S3 Infrequent Access — for files and objects that are not requested or accessed frequently you can cut storage costs by moving them to S3 infrequent Access. The catch, however, is the retrieval costs, while still only offering millisecond access times, the costs are almost double compared to standard S3.
S3 One-zone Infrequent Access — Provides a flat 20% storage discount at the cost of redundancy, NOT ideal for any storage requirements that need reliability such as critical database backups, key logs, and documents, you would probably not be using this storage class.
However, this is a particularly useful storage option for low-utilization storage containers that can be rebuilt in case of data loss.
AWS S3 Glacier — AWS standard archival storage option, Glacier provides a resilient storage option for a fraction of the cost of S3 Standard (0.023$ Per GB for S3 standard vs 0.0036$ Per GB for Glacier, a 145% per cent cost difference). The catch? Data in the S3 Glacier class requires you to settle for a retrieval time of anywhere between one to 12 hours. The storage class is perfect for objects that need to be retrieved occasionally but still need to be stored securely and safely.
AWS S3 Deep Glacier — Providing even more storage discounts over S3 Glacier, Deep glacier provides even lower storage costs (0.00099$ per GB), and there is a retrieval time requirement of around 12 hours for object restoration. Due to the extremely low cost, this storage class is perfect for storing compliance data that is required to be stored reliably and securely for a long time yet only needs to be accessed once or twice a year.
Understanding different Storage options are important for cost optimization and utility, but the real key to cost savings is setting up LifeCycle Policies so that the data inside the S3 buckets move from one storage type to a cheaper version based on business logic or access patterns.
There are two kinds of lifecycle policies, Transitional and Expiration policies. As the name suggests, Transitional policies move objects from one storage class to another based on conditions where expiration policies are responsible for deleting the objects if the criteria are fulfilled.
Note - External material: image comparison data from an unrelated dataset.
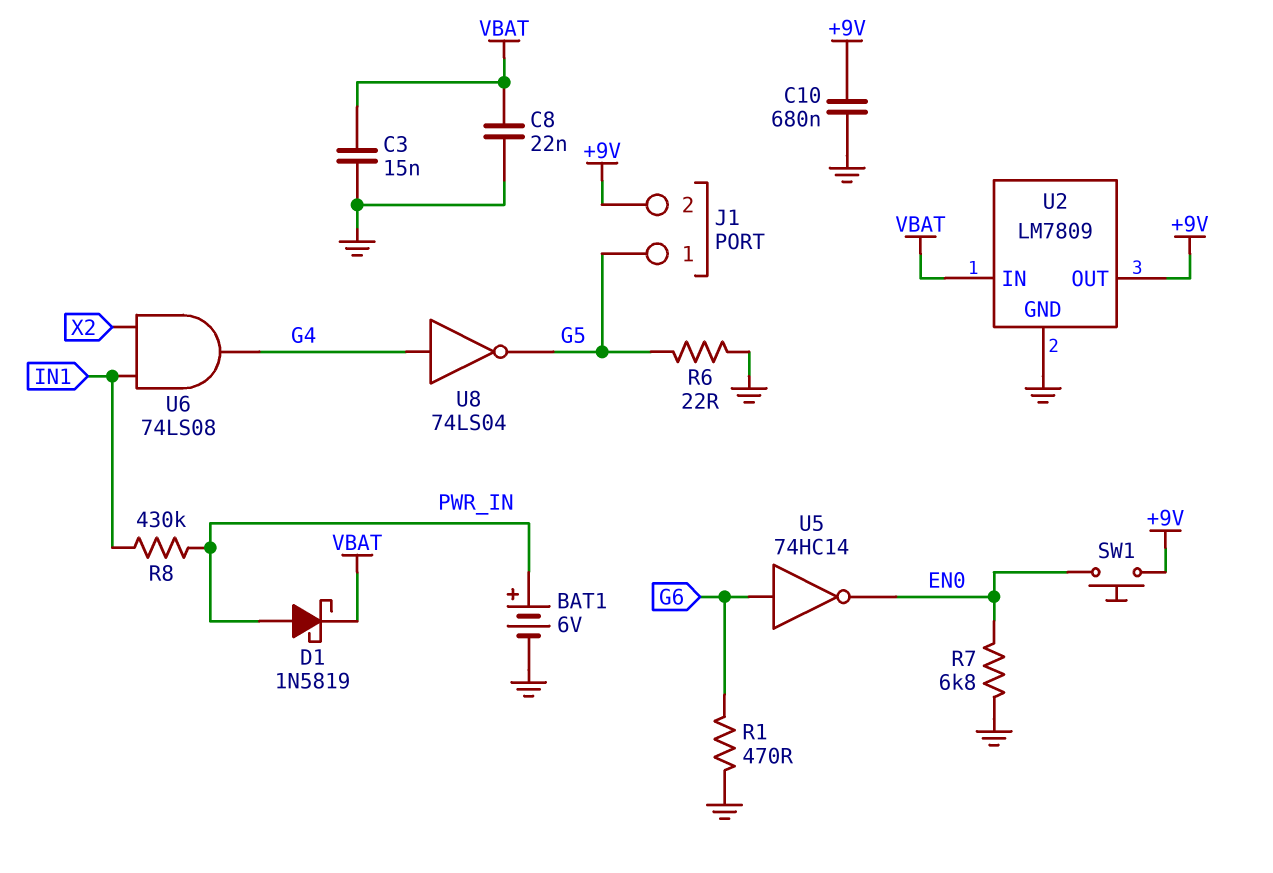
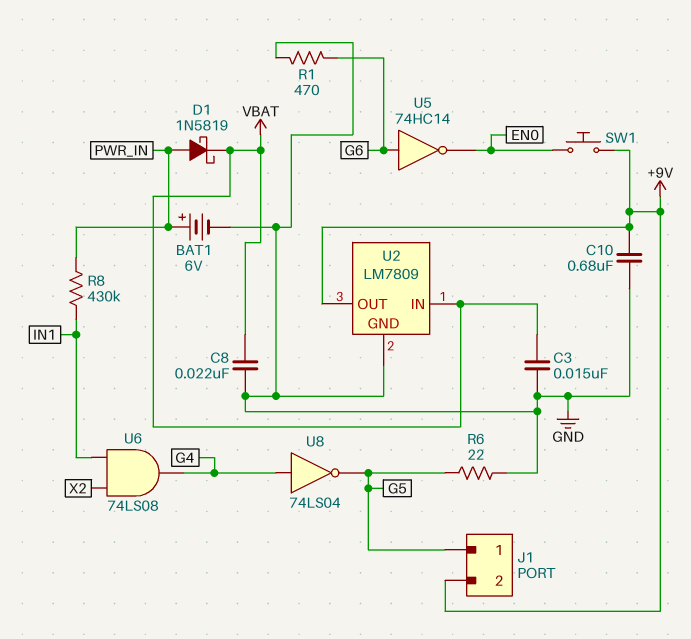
R7: 6.8k (EN0, GND) -> none

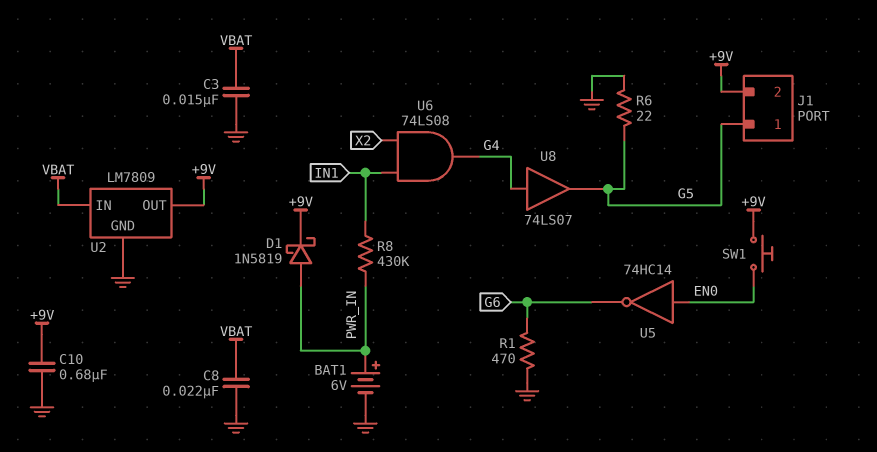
D1: schottky 1N5819 (A PWR_IN, K VBAT) -> schottky 1N5819 (A PWR_IN, K +9V)
U5: NOT 74HC14 (in G6, out EN0) -> NOT 74HC14 (in EN0, out G6)
U8: NOT 74LS04 (in G4, out G5) -> buffer 74LS07 (in G4, out G5)

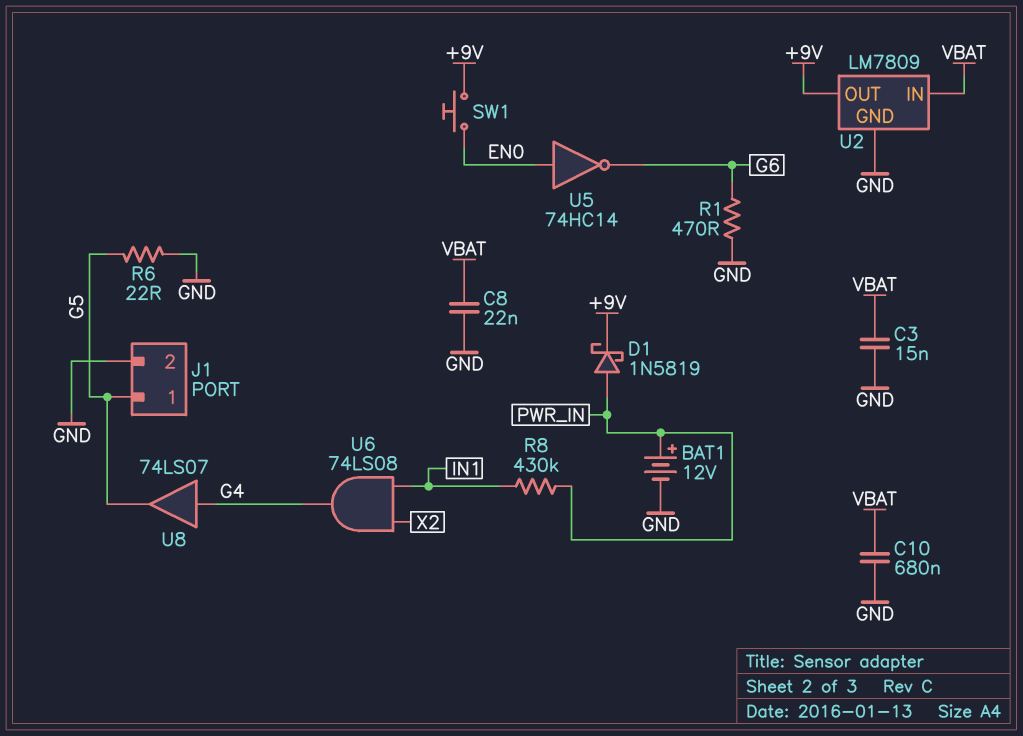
BAT1: 6V (plus PWR_IN, minus GND) -> 12V (plus PWR_IN, minus GND)
C10: 680nF (+9V, GND) -> 680nF (GND, VBAT)
J1 pin 2: +9V -> GND

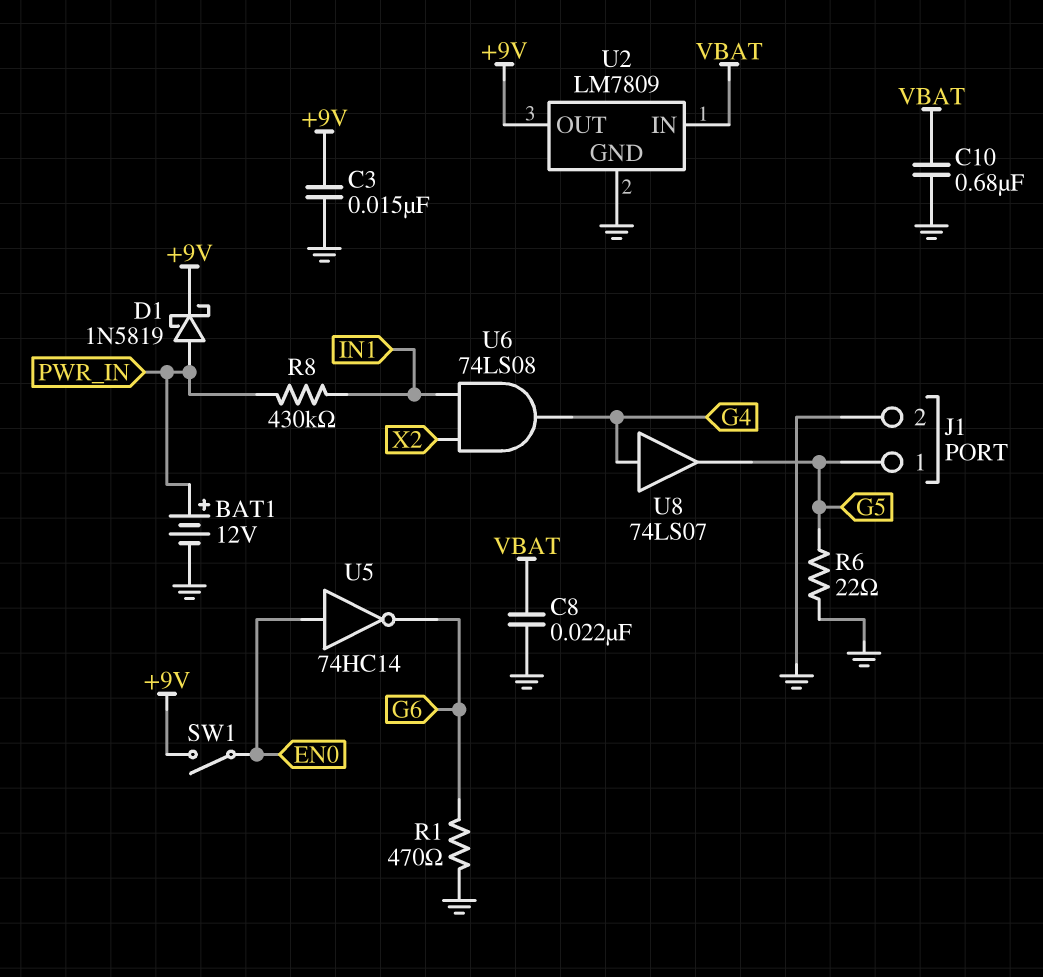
C3: 15nF (GND, VBAT) -> 15nF (+9V, GND)
SW1: button (+9V, EN0) -> switch (+9V, EN0)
Let’s take a real-life example. Suppose your organization handles claims for medical procedures and processes receipts which are stored in S3. Each claim has a validity of 30 days to active claims, until the end of the quarter for accounting and finance, and needs to be stored for a year for compliance purposes after which they can be deleted.
To cost-optimize the above scenario, you will need an S3 bucket with the following lifecycle policies.
- Move objects to Infrequent Access after 30 days
- Move objects from infrequent Access to S3 glacier after 120 days (end of each quarter)
- Delete objects from S3 Glacier after one year
To do that, go to the S3 console and click on the management Tab
You can apply the rules to a prefix or all objects in a bucket. There are options to apply the rule to different object versions as well as only current options.
You can set up multiple transition phases in a single lifecycle policy. So, to fit our previous scenario discussed before, we have set up 3 phases.
If you select the option to permanently delete object versions, you will get an additional configuration panel that allows you to delete object phases as well as shown below.
When you are done adding policies, there will be a breakdown that shows you what the phases will look like.
The key to cost optimization with AWS S3 is understanding and utilizing the various S3 instance classes based on your use cases. Adding lifecycle policies that automatically move data from the most expensive storage to the cheapest will dramatically reduce your AWS Spending and begin the path to being a cost-optimized AWS Well-Architected environment.